Two weeks later, I came back from a trip to see Justin's photos hung on a wall. The day-vs-night shots did have a positive-vs-negative quality about them, and good-vs-evil. They made you think. And that, after all, was the objective. The better man won.
Honorable Mention
Thinking back on the effort, I remember being disappointed that I never really got the full moon shot that I wanted. In fact, the best shot I had was several days after the "new moon" that month, something called the "waxing gibbous" phase. In retrospect, the name dictated how my submission came to be.
I was on a trip when I heard that someone from the company left a case of wine and a large congratulatory card on Justin's desk. They also left a bottle of wine and a smaller card on mine.
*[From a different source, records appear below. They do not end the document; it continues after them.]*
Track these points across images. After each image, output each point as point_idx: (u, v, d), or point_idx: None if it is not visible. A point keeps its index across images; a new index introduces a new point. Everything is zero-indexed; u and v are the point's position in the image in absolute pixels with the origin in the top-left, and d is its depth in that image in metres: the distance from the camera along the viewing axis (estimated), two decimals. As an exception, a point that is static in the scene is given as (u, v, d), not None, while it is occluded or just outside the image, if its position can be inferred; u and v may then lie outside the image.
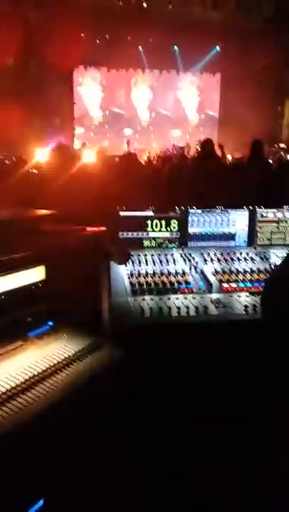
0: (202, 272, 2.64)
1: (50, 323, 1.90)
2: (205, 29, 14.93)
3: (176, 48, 16.63)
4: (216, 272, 2.63)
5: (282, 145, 13.76)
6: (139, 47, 16.53)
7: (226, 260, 2.79)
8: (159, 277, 2.57)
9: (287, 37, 14.44)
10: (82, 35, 15.49)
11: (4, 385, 1.52)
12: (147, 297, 2.40)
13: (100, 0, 14.05)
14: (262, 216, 2.99)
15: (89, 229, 2.00)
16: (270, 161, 8.06)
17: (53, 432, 1.49)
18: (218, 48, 16.67)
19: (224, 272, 2.64)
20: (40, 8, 13.52)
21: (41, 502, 1.52)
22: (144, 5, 14.45)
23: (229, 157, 11.15)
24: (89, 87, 17.44)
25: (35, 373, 1.61)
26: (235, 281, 2.57)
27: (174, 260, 2.75)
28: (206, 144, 5.58)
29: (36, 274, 1.80)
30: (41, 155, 7.39)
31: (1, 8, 13.26)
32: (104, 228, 2.02)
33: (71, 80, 16.82)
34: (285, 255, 1.72)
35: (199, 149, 6.83)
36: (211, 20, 14.85)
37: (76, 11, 13.85)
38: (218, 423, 2.17)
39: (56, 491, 1.56)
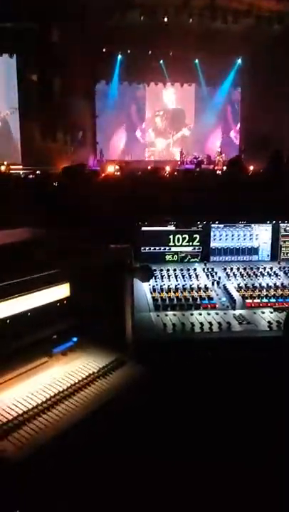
0: (225, 288, 2.63)
1: (75, 339, 1.92)
2: (226, 42, 15.03)
3: (196, 61, 16.75)
4: (240, 288, 2.62)
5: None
6: (160, 61, 16.71)
7: (249, 275, 2.78)
8: (182, 292, 2.57)
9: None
10: (104, 50, 15.77)
11: (30, 401, 1.54)
12: (170, 313, 2.41)
13: (122, 16, 14.27)
14: (285, 231, 2.97)
15: (112, 246, 2.02)
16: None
17: (78, 449, 1.50)
18: (239, 61, 16.72)
19: (248, 288, 2.62)
20: (64, 25, 13.82)
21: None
22: (165, 19, 14.63)
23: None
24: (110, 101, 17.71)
25: (60, 390, 1.63)
26: (259, 296, 2.55)
27: (196, 275, 2.76)
28: (234, 163, 5.60)
29: (61, 292, 1.83)
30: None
31: (26, 26, 13.62)
32: (127, 245, 2.04)
33: (93, 95, 17.08)
34: None
35: (225, 167, 6.87)
36: (232, 33, 14.94)
37: (99, 27, 14.13)
38: (242, 439, 2.16)
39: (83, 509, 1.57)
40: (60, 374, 1.73)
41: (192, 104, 18.47)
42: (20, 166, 14.44)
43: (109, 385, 1.72)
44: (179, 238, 2.93)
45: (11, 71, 16.09)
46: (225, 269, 2.84)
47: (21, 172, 12.54)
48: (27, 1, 12.50)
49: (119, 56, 16.33)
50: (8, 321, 1.63)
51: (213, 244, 2.95)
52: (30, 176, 9.35)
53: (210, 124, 18.53)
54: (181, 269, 2.81)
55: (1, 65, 16.17)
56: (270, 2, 14.06)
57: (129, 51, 16.16)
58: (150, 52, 16.18)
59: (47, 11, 13.05)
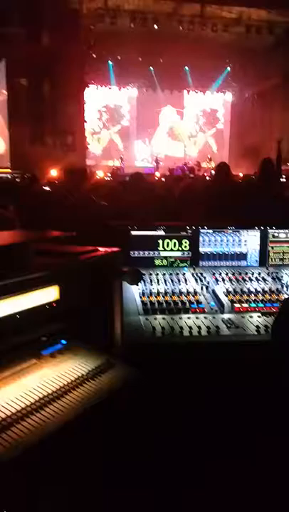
0: (214, 292, 2.65)
1: (64, 341, 1.92)
2: (215, 49, 15.19)
3: (187, 68, 16.89)
4: (228, 292, 2.64)
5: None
6: (150, 67, 16.81)
7: (237, 280, 2.80)
8: (171, 297, 2.58)
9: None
10: (94, 56, 15.83)
11: (18, 403, 1.53)
12: (159, 316, 2.42)
13: (112, 22, 14.34)
14: (273, 236, 3.00)
15: (101, 249, 2.02)
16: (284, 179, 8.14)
17: (66, 451, 1.50)
18: (228, 68, 16.89)
19: (236, 292, 2.64)
20: (54, 31, 13.83)
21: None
22: (155, 26, 14.73)
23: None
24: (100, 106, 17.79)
25: (49, 392, 1.62)
26: (247, 301, 2.58)
27: (185, 280, 2.77)
28: (221, 168, 5.62)
29: (50, 294, 1.83)
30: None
31: (15, 31, 13.60)
32: (116, 249, 2.04)
33: (82, 100, 17.10)
34: None
35: (213, 171, 6.93)
36: (221, 41, 15.10)
37: (89, 33, 14.19)
38: (229, 442, 2.17)
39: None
40: (49, 376, 1.72)
41: (183, 109, 18.59)
42: (9, 170, 14.38)
43: (98, 387, 1.71)
44: (168, 243, 2.94)
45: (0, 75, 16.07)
46: (214, 273, 2.86)
47: (9, 176, 12.48)
48: (16, 5, 12.49)
49: (109, 62, 16.38)
50: (-4, 323, 1.62)
51: (202, 250, 2.97)
52: (18, 180, 9.29)
53: (197, 130, 18.67)
54: (170, 274, 2.82)
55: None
56: (259, 11, 14.24)
57: (119, 57, 16.23)
58: (140, 58, 16.27)
59: (36, 15, 13.06)
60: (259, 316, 2.46)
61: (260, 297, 2.61)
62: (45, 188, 6.52)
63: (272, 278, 2.84)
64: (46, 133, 15.19)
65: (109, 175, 13.60)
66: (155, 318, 2.39)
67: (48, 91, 15.34)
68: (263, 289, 2.69)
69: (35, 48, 14.16)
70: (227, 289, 2.67)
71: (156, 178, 11.27)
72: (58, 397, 1.62)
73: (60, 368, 1.79)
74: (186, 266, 2.94)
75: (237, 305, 2.54)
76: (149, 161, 16.47)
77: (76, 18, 13.84)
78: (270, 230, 3.00)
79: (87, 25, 14.44)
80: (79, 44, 14.42)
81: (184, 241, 2.95)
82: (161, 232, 2.93)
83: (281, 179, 7.79)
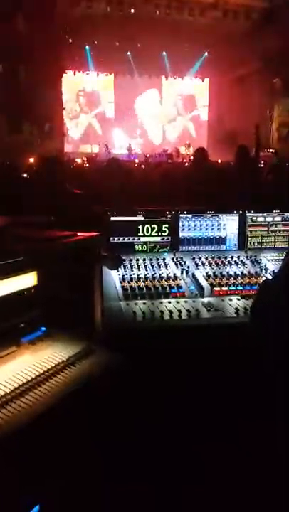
0: (194, 276, 2.66)
1: (43, 328, 1.90)
2: (193, 34, 15.05)
3: (164, 53, 16.74)
4: (208, 276, 2.65)
5: (270, 150, 13.84)
6: (128, 52, 16.62)
7: (217, 264, 2.81)
8: (151, 282, 2.58)
9: (275, 41, 14.56)
10: (70, 40, 15.54)
11: (-2, 391, 1.52)
12: (139, 301, 2.42)
13: (89, 6, 14.08)
14: (252, 220, 3.02)
15: (80, 234, 2.00)
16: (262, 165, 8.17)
17: (47, 437, 1.49)
18: (206, 53, 16.80)
19: (215, 276, 2.66)
20: (29, 15, 13.51)
21: (37, 508, 1.52)
22: (132, 11, 14.51)
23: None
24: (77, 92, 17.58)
25: (29, 379, 1.61)
26: (227, 284, 2.59)
27: (165, 265, 2.77)
28: (199, 153, 5.64)
29: (28, 280, 1.81)
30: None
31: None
32: (95, 233, 2.02)
33: (60, 86, 16.83)
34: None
35: (192, 157, 6.94)
36: (199, 26, 14.96)
37: (65, 17, 13.90)
38: (211, 425, 2.19)
39: (52, 497, 1.56)
40: (28, 363, 1.71)
41: (161, 95, 18.48)
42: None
43: (79, 373, 1.71)
44: (148, 228, 2.93)
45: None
46: (193, 258, 2.86)
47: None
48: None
49: (86, 47, 16.12)
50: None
51: (181, 234, 2.97)
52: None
53: (175, 116, 18.64)
54: (151, 259, 2.82)
55: None
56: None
57: (95, 42, 15.97)
58: (117, 43, 16.03)
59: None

The next day I heard Justin shared his wine with everyone in the flight department, even adding a bottle of wine to mine. "Read the card," I asked over the phone.
"They gave you honorable mention for your photo."
"I got honorable mention for being dishonorable," I said.
To be honest, I like how all this turned out. I like Justin's photos, which are now hanging in our office. Every time I see them I think of this lesson. (My photo is sitting at home.) The technology we pilots take for granted these days would be seen as cheating forty years ago when I started flying. But that's what we professional pilots are called upon to do: take advantage of all available technology to increase the likelihood of a successful outcome.